• Task prompt: Each line of the listing that holds "pics" counts once; report how many there are, and nothing more.

• Information provided:
━━━

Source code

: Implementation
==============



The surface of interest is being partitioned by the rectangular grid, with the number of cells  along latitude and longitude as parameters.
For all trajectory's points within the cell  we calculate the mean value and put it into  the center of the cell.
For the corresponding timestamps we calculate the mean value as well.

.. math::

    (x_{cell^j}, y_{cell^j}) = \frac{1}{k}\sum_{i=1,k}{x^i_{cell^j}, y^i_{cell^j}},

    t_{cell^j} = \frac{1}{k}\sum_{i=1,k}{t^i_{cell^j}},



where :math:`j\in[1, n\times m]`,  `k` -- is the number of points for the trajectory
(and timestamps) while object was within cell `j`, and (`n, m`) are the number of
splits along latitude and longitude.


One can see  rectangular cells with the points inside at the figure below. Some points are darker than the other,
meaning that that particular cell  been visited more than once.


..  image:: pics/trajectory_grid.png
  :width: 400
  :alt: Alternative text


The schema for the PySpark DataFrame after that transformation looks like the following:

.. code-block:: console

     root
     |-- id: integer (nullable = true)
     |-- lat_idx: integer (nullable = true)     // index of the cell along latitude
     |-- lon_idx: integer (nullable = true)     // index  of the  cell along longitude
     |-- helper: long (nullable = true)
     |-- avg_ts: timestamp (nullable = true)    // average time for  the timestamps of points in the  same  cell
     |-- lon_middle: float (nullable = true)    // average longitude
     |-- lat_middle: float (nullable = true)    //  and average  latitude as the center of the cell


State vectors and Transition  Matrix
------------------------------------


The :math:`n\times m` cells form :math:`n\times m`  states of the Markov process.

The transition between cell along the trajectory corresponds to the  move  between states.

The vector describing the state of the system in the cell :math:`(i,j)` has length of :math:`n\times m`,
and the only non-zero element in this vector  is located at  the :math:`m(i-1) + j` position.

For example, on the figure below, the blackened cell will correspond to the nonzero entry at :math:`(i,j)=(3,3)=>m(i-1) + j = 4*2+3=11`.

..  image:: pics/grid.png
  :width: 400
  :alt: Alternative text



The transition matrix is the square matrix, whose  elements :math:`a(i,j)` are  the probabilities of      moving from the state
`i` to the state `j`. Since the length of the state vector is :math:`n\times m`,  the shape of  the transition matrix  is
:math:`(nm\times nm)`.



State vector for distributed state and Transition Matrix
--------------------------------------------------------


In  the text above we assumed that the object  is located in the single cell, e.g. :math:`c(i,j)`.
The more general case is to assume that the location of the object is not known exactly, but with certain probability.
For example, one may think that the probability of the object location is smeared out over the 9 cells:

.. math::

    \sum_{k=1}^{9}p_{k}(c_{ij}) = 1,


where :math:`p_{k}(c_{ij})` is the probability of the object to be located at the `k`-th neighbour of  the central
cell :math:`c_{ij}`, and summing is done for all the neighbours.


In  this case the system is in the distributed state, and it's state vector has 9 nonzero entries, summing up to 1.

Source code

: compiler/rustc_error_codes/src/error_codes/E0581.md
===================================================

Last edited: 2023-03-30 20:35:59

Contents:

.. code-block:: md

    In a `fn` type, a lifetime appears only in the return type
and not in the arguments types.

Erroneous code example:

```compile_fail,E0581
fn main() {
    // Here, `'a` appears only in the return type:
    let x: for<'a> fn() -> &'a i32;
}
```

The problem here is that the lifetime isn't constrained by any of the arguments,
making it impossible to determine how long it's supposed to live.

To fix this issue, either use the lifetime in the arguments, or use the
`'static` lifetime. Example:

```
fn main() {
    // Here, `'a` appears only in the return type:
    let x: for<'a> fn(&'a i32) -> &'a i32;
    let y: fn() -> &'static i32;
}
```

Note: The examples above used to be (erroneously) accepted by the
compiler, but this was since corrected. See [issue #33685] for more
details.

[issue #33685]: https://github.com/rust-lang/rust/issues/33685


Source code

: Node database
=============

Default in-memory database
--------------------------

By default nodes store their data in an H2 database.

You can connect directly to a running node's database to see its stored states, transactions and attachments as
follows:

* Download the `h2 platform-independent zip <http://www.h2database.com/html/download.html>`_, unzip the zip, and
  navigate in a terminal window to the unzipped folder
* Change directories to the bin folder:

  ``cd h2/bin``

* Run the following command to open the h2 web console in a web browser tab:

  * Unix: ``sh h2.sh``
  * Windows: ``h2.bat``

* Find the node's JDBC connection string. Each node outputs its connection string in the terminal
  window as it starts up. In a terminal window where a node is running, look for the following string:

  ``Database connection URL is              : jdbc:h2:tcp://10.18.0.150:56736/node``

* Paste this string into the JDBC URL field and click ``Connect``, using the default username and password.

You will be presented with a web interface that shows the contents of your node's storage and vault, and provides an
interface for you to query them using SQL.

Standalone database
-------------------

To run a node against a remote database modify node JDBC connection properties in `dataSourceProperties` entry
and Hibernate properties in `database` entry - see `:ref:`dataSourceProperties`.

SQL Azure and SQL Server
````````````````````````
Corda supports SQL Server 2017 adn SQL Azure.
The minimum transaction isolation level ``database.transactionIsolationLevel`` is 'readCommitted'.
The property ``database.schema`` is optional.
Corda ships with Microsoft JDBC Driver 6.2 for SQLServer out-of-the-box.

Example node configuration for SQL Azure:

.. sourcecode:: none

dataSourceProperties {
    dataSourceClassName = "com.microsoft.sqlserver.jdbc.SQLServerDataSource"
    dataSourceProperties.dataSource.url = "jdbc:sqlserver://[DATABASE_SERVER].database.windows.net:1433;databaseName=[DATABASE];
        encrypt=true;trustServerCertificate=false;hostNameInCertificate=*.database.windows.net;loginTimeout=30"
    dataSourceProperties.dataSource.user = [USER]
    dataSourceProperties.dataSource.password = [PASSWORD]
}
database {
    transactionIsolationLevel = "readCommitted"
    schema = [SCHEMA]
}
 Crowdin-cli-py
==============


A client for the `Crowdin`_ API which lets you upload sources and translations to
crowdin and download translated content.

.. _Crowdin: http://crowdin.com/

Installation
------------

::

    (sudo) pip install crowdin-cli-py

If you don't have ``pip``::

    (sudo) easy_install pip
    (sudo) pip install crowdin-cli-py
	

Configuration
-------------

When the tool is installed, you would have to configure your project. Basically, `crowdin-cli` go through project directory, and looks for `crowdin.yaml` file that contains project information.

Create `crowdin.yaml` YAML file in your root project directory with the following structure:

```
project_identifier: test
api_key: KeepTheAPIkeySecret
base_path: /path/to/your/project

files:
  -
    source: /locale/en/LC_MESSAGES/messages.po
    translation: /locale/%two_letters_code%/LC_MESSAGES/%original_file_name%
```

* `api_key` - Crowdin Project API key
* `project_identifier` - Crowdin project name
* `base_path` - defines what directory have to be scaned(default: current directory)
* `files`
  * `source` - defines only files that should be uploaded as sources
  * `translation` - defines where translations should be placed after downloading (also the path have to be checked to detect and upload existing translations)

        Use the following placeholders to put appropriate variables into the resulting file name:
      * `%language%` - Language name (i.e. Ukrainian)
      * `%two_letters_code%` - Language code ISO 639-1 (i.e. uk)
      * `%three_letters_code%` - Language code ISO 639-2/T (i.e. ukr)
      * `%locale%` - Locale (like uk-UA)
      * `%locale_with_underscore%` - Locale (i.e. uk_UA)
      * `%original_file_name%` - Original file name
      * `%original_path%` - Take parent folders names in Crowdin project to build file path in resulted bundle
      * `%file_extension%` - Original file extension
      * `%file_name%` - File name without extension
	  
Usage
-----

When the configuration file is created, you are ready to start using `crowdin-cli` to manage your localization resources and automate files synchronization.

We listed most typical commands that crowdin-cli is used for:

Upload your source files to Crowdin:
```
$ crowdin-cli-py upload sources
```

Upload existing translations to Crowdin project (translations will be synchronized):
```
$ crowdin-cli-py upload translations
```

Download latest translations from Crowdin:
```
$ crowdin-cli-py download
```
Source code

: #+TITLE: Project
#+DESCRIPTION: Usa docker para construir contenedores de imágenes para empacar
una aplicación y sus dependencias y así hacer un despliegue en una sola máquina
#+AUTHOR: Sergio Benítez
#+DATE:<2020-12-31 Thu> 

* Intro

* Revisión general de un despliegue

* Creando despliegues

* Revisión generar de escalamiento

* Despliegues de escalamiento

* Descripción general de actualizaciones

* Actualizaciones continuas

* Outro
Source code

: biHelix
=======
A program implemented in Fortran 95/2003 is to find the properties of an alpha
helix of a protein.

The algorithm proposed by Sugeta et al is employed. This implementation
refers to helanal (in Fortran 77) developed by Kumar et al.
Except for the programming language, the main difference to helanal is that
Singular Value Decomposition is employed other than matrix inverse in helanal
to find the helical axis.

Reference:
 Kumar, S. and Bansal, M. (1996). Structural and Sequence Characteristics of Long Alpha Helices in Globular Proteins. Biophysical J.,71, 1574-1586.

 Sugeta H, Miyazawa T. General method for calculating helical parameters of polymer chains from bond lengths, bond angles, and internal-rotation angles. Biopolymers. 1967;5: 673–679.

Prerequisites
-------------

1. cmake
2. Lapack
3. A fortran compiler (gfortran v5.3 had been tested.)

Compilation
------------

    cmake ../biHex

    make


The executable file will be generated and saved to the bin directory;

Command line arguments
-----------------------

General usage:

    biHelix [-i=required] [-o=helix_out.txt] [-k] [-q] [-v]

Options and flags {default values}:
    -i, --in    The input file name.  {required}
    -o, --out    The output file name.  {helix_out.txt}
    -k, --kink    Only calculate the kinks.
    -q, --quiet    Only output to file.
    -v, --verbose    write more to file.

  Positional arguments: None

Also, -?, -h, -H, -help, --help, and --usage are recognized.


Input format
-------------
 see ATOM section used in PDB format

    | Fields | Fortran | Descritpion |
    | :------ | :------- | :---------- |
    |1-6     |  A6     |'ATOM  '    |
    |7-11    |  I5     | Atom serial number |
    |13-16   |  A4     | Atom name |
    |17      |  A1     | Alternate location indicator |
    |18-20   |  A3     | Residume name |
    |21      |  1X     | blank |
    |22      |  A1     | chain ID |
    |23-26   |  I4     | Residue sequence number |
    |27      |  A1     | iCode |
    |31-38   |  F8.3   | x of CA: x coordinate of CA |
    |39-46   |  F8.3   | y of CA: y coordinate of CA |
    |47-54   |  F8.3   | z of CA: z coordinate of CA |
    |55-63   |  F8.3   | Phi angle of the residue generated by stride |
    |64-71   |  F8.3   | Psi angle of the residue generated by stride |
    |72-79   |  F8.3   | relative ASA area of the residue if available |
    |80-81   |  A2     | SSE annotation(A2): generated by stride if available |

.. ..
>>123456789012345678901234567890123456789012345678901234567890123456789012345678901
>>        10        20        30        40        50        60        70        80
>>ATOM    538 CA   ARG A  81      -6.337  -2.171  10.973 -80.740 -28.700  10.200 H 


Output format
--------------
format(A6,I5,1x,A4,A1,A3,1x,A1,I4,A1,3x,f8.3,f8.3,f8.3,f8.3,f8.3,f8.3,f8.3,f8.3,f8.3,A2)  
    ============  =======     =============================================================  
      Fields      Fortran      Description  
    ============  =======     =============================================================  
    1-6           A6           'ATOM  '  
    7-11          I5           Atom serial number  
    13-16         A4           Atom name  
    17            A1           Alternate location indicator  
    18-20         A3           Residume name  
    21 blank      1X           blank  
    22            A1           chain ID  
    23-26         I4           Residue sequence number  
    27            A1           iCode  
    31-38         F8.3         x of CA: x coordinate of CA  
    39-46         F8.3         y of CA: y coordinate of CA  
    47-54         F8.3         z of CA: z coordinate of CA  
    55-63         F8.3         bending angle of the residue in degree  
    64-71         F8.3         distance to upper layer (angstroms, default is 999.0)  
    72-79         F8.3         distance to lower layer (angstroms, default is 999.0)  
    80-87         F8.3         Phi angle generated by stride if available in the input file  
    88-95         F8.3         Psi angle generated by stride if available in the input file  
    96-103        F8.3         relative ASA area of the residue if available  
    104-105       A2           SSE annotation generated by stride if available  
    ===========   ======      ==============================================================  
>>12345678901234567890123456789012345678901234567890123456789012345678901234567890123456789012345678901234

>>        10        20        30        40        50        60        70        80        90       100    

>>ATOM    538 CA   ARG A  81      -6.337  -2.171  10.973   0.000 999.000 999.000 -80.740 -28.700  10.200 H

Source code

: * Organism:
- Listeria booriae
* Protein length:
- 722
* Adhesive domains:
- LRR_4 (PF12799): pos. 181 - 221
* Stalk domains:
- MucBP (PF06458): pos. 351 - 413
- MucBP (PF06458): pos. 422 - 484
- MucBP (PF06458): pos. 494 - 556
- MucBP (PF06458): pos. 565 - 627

━━━

• Solution below: 2